*Available data:*
____________

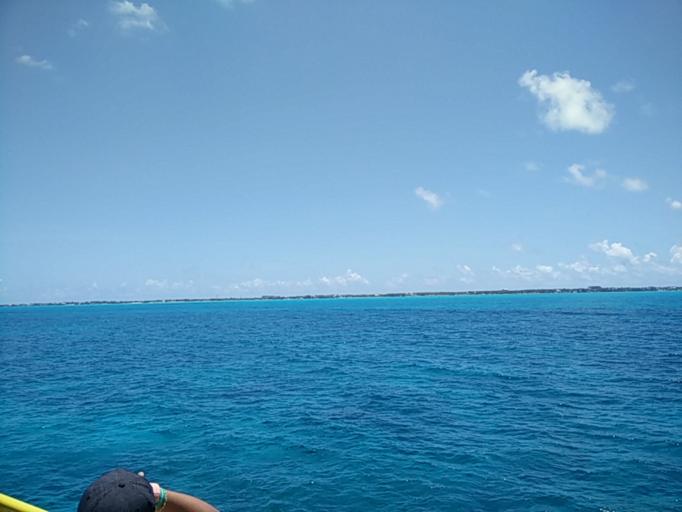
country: MX
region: Quintana Roo
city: Isla Mujeres
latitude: 21.2061
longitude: -86.7594
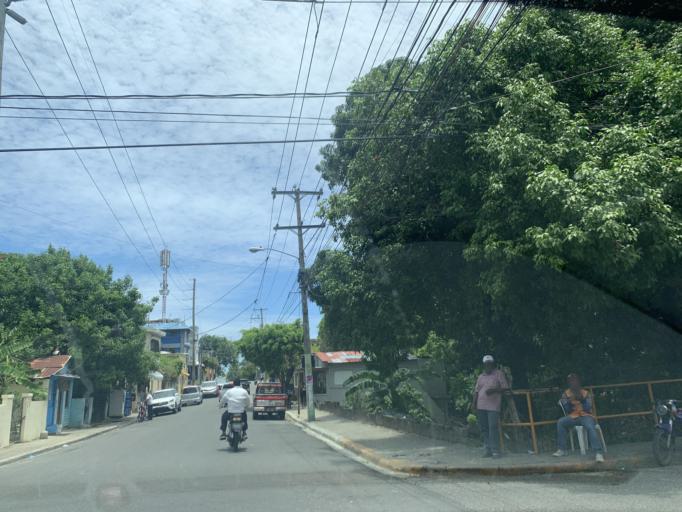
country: DO
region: Puerto Plata
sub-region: Puerto Plata
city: Puerto Plata
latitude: 19.7914
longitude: -70.6844
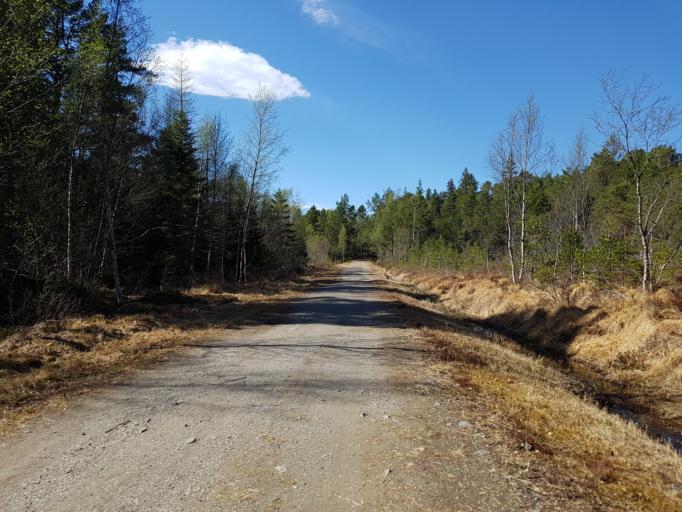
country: NO
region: Sor-Trondelag
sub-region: Trondheim
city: Trondheim
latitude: 63.4400
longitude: 10.3239
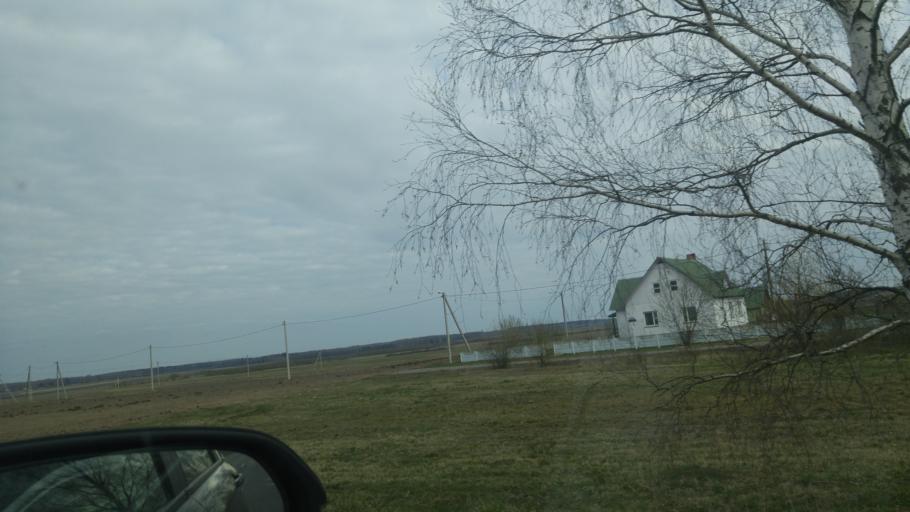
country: BY
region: Minsk
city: Chervyen'
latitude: 53.6156
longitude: 28.6951
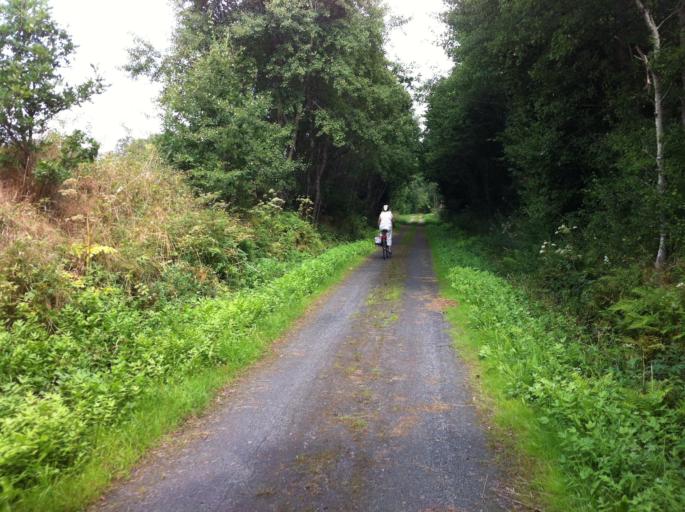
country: SE
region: Skane
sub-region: Hassleholms Kommun
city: Vinslov
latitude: 55.9388
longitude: 13.8269
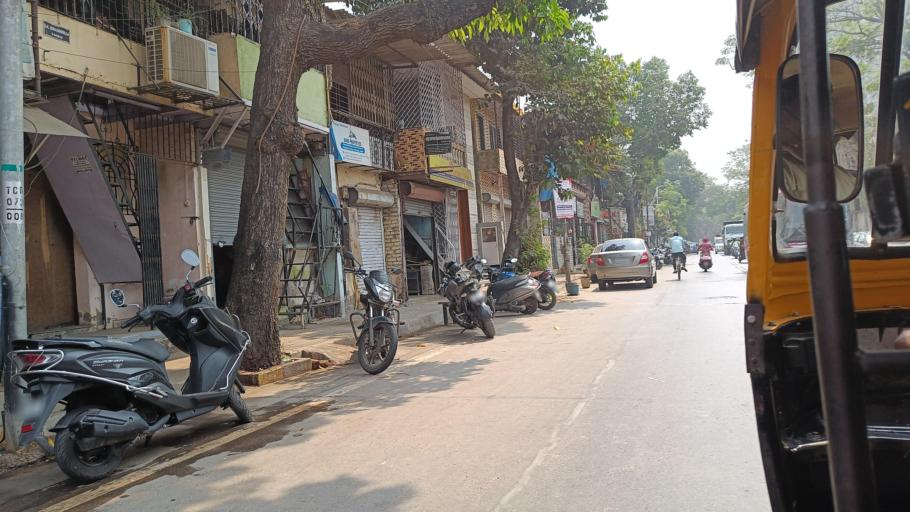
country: IN
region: Maharashtra
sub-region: Mumbai Suburban
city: Powai
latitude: 19.1544
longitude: 72.8380
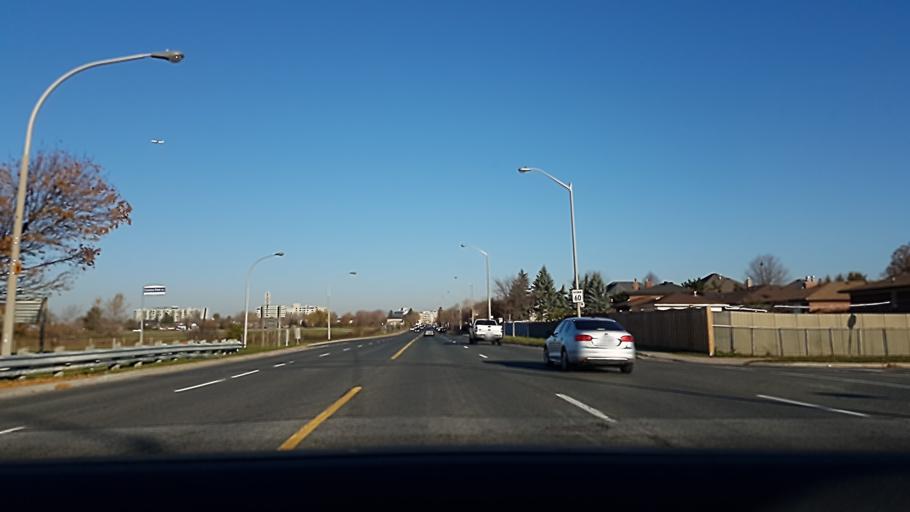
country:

____________

*Problem details:*
Copy the records word for word, beginning at the line that has "longitude: -70.6844" and continuing through the end of the records. Leave the pictures out of your copy.

*Written reply:*
longitude: -70.6844
country: NO
region: Sor-Trondelag
sub-region: Trondheim
city: Trondheim
latitude: 63.4400
longitude: 10.3239
country: BY
region: Minsk
city: Chervyen'
latitude: 53.6156
longitude: 28.6951
country: SE
region: Skane
sub-region: Hassleholms Kommun
city: Vinslov
latitude: 55.9388
longitude: 13.8269
country: IN
region: Maharashtra
sub-region: Mumbai Suburban
city: Powai
latitude: 19.1544
longitude: 72.8380
country:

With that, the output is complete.